32. Python Package - pandas
January 28, 2019
home
Contents
01. Streamline Data Analysis using DataFrame in package pandas
02. database content to DATA FRAME directly
description
- This topic is about getting data from a database, using MySql database.
- Other databases like Oracle, mssql,etc, or document databases for clouds, have the same way like MySql.
- In my previous topic 29, 05y, there is a lab for this.
- I did not use an IDE on my mac, I used website Repl.it to test.
- The data returned from the database server were many lines, not a pandas dataframe.
- In this lab,
- In my mac, Anacode3 was installed for python, pandas...
- Code visual studio was install for IDE.
- The steps to install the database driver with python for mac
- from Google, getting the package name for pip install. mysql-connector-python
- getting the package name for my python code mysql.connector
- open the terminal window,
- pip --version to make sure pip is installed.
- pip list to make sure mysql is not installed
- pip install mysql-connector-python
- note: the package is for all the operating system.
- pip list to see it in the list.
- To verify the success of the installation, using one line of python code import mysql.connector
- To uninstall, enter pip uninstall mysql-connector-python
print('---------- mysql3.py --------')
import pandas as pd
import mysql.connector
mydb = mysql.connector.connect(
host="XXXX.winhost.com",
user="xxxxxxxx",
password="xxx2xxx",
database="mysql_56314_peter"
)
df = pd.read_sql("SELECT * FROM dogs", con=mydb)
print(df)
'''
dog_name dog_color
0 Tairo brown
1 Emi white
2 Joy black
3 Lucky yellow
'''
print('---------- end test 5 --------')
comments:
- If a sql query is used for creating a dataframe from a database server.

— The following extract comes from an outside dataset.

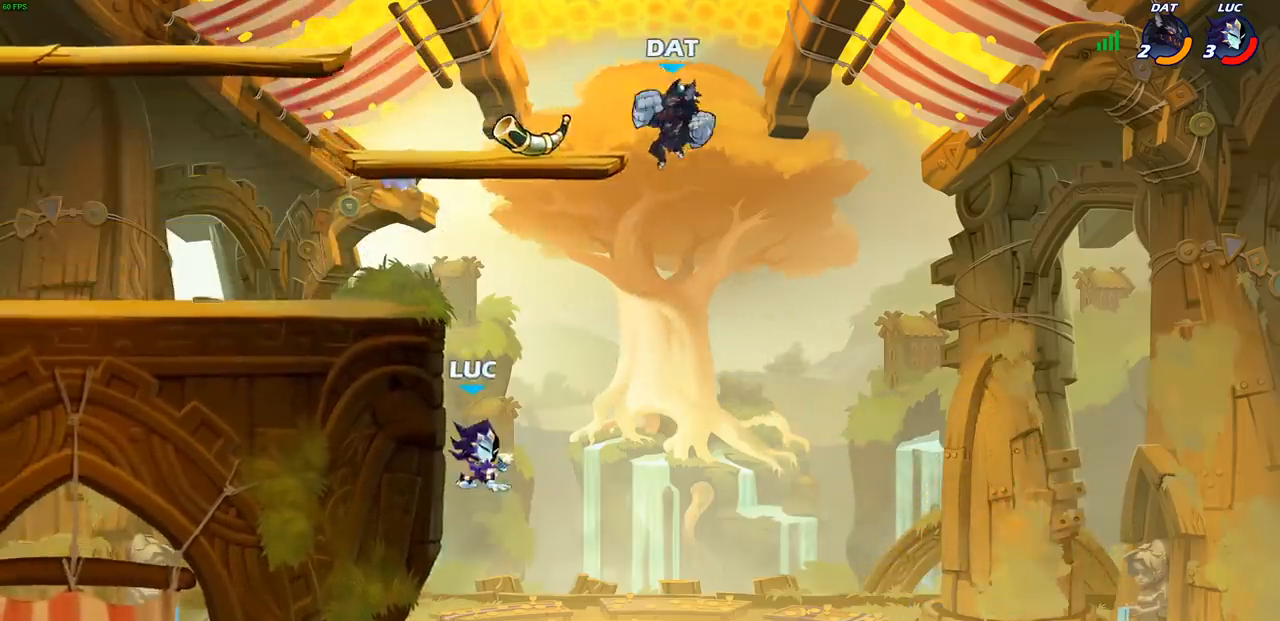
{"buttons": ["CROSS"], "left_stick": "right", "right_stick": "center", "events": [[450, "CROSS", "down"], [467, "left_stick", "right"]]}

- The query can be used to define the data.
- No need to use some pandas functions, like sort, merge.. for that purposes.
- Also, it is more direct.
03. creating dataframes for reporting
03.1 prepare statistical data
- In addition to plotting, a dataframe can be used for reporting.
- One example is to prepare statistical information.
- Then, send it out as report
print('------- dataframe ==> csv file for reporting ---')
print('--- 1. prepare a dataframe -------')
import pandas as pd
df =pd.DataFrame({ # python dictionary
'name': ['Happy', 'Lucky', 'Wiwi'], # key-value pairs
'weight' : [35.50, 65.33, 42.50],
'length' : [2.5, 4.3, 3.2],
'color': ['brown', 'white', 'black']
})
print(df)
# The values for color are not measurable,
# The statistical data will not be generated for it.
print('--- 2. create a report -------')
info = df.describe()
print(info)
print('type of info = ' + str(type(info))) # dataframe
'''
weight length
count 3.000000 3.000000
mean 47.776667 3.333333
std 15.599347 0.907377
min 35.500000 2.500000
25% 39.000000 2.850000
50% 42.500000 3.200000
75% 53.915000 3.750000
max 65.330000 4.300000
note-1: The index are created using method describe.
note-2: Method describe is defined in a standard way.
'''
print('--- 3. save the df to csv file ----')
info.to_csv('dogs.csv', header = True, index = True)
#the file will be in the parent of the current folder for my mac.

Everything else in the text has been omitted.